Thursday, June 7, 2018

Two possible options for optimizing an ElasticSearch 5.x cluster

Been trying to help my boss manage a small Elasticsearch cluster. Performance has been a nagging issue on it; and a lot of optimization examples are old for our needs (running 5.6.x at the moment).

Less index refreshing

Elastic suggests changing the "refresh interval" to something other than its default one second index refresh on certain clusters. This forum post told me what to shove into Kibana / CURL: think I went with 15 or 20 seconds.
curl -XPUT localhost:9200/_settings -d '{
  "index": {
    "refresh_interval": "15s"
  }
}'

Setup Curator

Per this awesome Stack Overflow piece, you can wrap your head around how the indexing works. Some other stuff I came across suggests that you can shrink the older indices down to 1 segment, and gain performance in doing so. Turns out there's a tool to do this!
  1. With Python installed, use a command prompt to run pip install elasticsearch-curator
  2. Optional for Windows: you can go to your Python\Scripts directory, and copy the curator EXEs to a folder you want to save those and the config files in.
  3. Create the config files for your needs; put them in a subdirectory. There has to be at least two files: a curator.yml file, and a second file that has the actions.

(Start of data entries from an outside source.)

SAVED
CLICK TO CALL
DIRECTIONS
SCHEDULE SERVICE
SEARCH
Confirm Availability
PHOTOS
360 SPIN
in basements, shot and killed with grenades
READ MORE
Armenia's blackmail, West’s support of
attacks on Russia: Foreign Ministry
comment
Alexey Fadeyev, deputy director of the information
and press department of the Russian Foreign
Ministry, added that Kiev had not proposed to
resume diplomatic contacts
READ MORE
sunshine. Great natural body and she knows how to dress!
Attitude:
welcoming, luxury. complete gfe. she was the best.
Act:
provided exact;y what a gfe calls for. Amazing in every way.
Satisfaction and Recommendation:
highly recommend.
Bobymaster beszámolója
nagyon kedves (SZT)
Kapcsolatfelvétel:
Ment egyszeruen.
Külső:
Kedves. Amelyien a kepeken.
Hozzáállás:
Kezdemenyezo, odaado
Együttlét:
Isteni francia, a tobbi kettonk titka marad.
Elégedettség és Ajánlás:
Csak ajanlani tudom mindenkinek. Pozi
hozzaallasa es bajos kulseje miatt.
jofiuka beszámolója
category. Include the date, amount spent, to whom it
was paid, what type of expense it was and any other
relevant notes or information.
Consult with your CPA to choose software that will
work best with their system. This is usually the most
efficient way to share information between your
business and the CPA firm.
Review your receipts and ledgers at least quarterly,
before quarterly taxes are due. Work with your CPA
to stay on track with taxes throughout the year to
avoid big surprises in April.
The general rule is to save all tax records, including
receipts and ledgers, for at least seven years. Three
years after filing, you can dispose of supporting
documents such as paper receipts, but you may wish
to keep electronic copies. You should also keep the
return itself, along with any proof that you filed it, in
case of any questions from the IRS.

Past users of Ansible will know how to lay this out.
  4. Example command to use with a task manager / cron / etc: curator.exe --config config\curator.yml config\actions\actions.yml

config/curator.yml

---
# Remember, leave a key empty if there is no value.
client:
  hosts:
    - localhost
logging:
  loglevel: INFO
  logfile: 'path_to_logfile'
  logformat: default
  blacklist: ['elasticsearch', 'urllib3']

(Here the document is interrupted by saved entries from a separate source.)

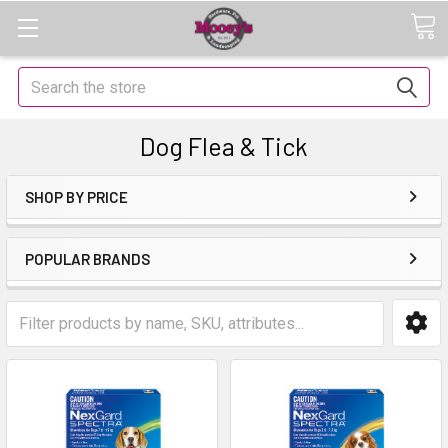
Search
Dog Flea & Tick
SHOP BY PRICE
POPULAR BRANDS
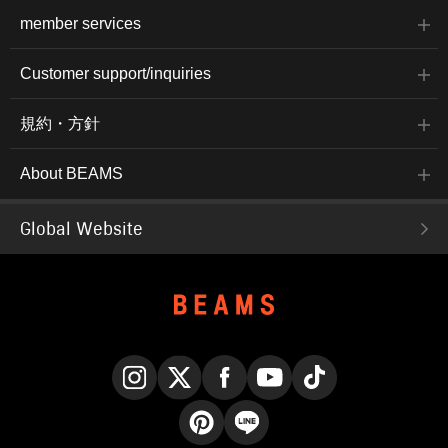
member services
Customer support/inquiries
規約・方針
About BEAMS
Global Website
Instagram
X
Facebook
YouTube
TikTok
Pinterest
LINE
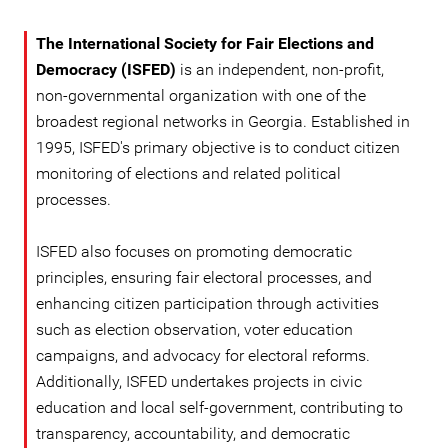
The International Society for Fair Elections and
Democracy (ISFED)
is an independent, non-profit,
non-governmental organization with one of the
broadest regional networks in Georgia. Established in
1995, ISFED's primary objective is to conduct citizen
monitoring of elections and related political
processes.
ISFED also focuses on promoting democratic
principles, ensuring fair electoral processes, and
enhancing citizen participation through activities
such as election observation, voter education
campaigns, and advocacy for electoral reforms.
Additionally, ISFED undertakes projects in civic
education and local self-government, contributing to
transparency, accountability, and democratic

config/actions/actions.yml

---
# Remember, leave a key empty if there is no value.
actions:
  1:
    action: forcemerge
    description: >-
      Perform a forceMerge on selected indices to 'max_num_segments' per shard.
    options:
      max_num_segments: 1
      timeout_override:
      delay: 60
    filters:
    - filtertype: pattern
      kind: prefix
      value: logstash-
    - filtertype: age
      source: name
      direction: older
      timestring: '%Y.%m.%d'
      unit: days
      unit_count: 7
    - filtertype: forcemerged
      max_num_segments: 1
      exclude: True